1.       How prevalent are issues of body image and eating disorders for young women today? The issue is quite pervasive; 91% of women recently surveyed on a college campus had attempted to control their weight through dieting, 22% dieted “often” or “always.”  Also, an estimated 64% of college women exhibit some degree of eating disorder behavior. And on college campuses, administrators report a 24.3% rise in reports of eating disorder concerns among their students.

2.       Is diagnosis or identification of the problem an issue? Absolutely! Eating disorders are of the most secretive of mental health issues and often go untreated because of the lack of awareness, education, and resources available.  Although there is a lot of hope for those struggling, and recovery is possible with the right interventions, support and effort, it can be a challenge to get some people to treatment.  According to the Eating Disorders Coalition (whose mission is to advance the federal recognition of eating disorders as a public health priority), eating disorders can be successfully and fully treated to complete remission, but only 1 in 10 people with eating disorders receive treatment. And for those who do get help, only 35% do so at a specialized facility for eating disorders.

3.       Why do you feel it’s more prevalent now?
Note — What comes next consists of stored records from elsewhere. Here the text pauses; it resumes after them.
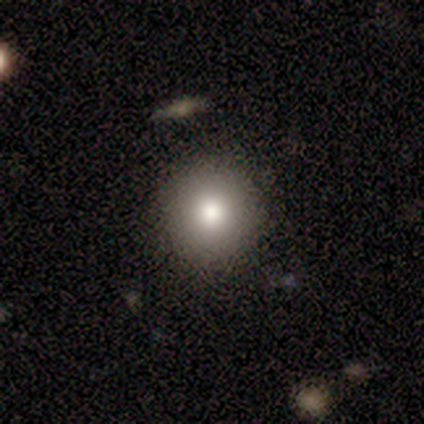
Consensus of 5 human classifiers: A smooth galaxy with no disk features (80%) that is round (100%). Merging: none (75%).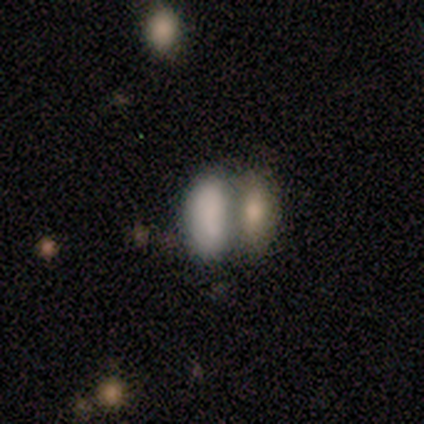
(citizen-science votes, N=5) smooth 80%, featured or disk 20%, star or artifact 0%. Down the decision tree: how rounded — in between (100%); merging — merger (80%).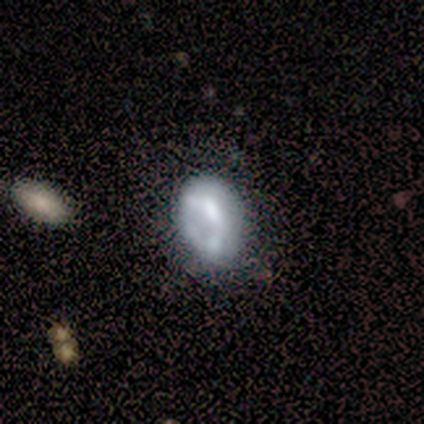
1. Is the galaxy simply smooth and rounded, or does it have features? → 60% featured or disk, 40% smooth, 0% star or artifact.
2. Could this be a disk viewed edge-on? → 100% no, 0% yes.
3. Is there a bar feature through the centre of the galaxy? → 100% no, 0% strong, 0% weak.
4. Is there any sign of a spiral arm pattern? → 100% no, 0% yes.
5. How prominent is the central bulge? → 100% none, 0% dominant, 0% large, 0% moderate, 0% small.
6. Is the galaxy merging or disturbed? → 60% minor disturbance, 20% none, 20% major disturbance, 0% merger.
The big picture is that we live in a culture that sets up women, and increasingly men, for body dissatisfaction.  Our culture promotes an impossible physical ideal, and then litters the media with advertisements and messages that having the perfect body will in some way solve all problems.  Unfortunately, there are no advertisements for how to deal with challenging emotions that are the real issue.  It is also often ”invisible” — people can struggle for a long time and still perform in their daily lives, at school, etc., but be emotionally distressed and physically compromised at the same time.  And for women in particular, although some may never struggle in earnest themselves, statistics reveal that they will know someone who does, so understanding this issue and knowing how to talk about it is invaluable.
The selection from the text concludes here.